## REQUIREMENT
Can you write out the listing again, swapping "Blackout" for "Stromausfall" wherever it occurs and keeping every other line unchanged?

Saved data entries
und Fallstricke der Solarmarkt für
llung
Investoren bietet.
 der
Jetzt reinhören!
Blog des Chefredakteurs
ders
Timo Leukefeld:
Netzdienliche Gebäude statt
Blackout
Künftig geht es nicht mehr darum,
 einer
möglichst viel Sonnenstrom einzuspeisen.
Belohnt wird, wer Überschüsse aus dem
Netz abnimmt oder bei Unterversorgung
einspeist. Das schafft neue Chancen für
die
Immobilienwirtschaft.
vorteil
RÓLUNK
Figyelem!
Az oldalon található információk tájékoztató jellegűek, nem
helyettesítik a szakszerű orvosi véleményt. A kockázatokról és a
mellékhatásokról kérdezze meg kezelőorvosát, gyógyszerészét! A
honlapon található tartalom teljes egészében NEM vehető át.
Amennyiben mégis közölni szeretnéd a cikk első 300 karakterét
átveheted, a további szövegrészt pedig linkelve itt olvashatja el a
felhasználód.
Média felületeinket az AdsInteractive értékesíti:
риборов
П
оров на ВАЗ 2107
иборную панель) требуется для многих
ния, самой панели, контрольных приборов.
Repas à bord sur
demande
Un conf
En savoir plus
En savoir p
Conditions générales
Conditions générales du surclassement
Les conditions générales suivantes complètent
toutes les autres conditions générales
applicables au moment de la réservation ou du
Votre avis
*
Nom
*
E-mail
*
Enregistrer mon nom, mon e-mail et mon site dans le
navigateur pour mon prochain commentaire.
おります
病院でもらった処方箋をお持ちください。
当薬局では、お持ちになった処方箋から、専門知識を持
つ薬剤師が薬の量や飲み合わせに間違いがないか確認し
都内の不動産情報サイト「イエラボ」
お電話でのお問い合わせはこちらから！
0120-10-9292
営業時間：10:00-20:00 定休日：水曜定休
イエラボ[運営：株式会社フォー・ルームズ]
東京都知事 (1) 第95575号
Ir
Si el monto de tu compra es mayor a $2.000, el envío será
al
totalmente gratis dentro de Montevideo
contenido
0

## RESULT FOR THIS TASK
und Fallstricke der Solarmarkt für
llung
Investoren bietet.
 der
Jetzt reinhören!
Blog des Chefredakteurs
ders
Timo Leukefeld:
Netzdienliche Gebäude statt
Stromausfall
Künftig geht es nicht mehr darum,
 einer
möglichst viel Sonnenstrom einzuspeisen.
Belohnt wird, wer Überschüsse aus dem
Netz abnimmt oder bei Unterversorgung
einspeist. Das schafft neue Chancen für
die
Immobilienwirtschaft.
vorteil
RÓLUNK
Figyelem!
Az oldalon található információk tájékoztató jellegűek, nem
helyettesítik a szakszerű orvosi véleményt. A kockázatokról és a
mellékhatásokról kérdezze meg kezelőorvosát, gyógyszerészét! A
honlapon található tartalom teljes egészében NEM vehető át.
Amennyiben mégis közölni szeretnéd a cikk első 300 karakterét
átveheted, a további szövegrészt pedig linkelve itt olvashatja el a
felhasználód.
Média felületeinket az AdsInteractive értékesíti:
риборов
П
оров на ВАЗ 2107
иборную панель) требуется для многих
ния, самой панели, контрольных приборов.
Repas à bord sur
demande
Un conf
En savoir plus
En savoir p
Conditions générales
Conditions générales du surclassement
Les conditions générales suivantes complètent
toutes les autres conditions générales
applicables au moment de la réservation ou du
Votre avis
*
Nom
*
E-mail
*
Enregistrer mon nom, mon e-mail et mon site dans le
navigateur pour mon prochain commentaire.
おります
病院でもらった処方箋をお持ちください。
当薬局では、お持ちになった処方箋から、専門知識を持
つ薬剤師が薬の量や飲み合わせに間違いがないか確認し
都内の不動産情報サイト「イエラボ」
お電話でのお問い合わせはこちらから！
0120-10-9292
営業時間：10:00-20:00 定休日：水曜定休
イエラボ[運営：株式会社フォー・ルームズ]
東京都知事 (1) 第95575号
Ir
Si el monto de tu compra es mayor a $2.000, el envío será
al
totalmente gratis dentro de Montevideo
contenido
0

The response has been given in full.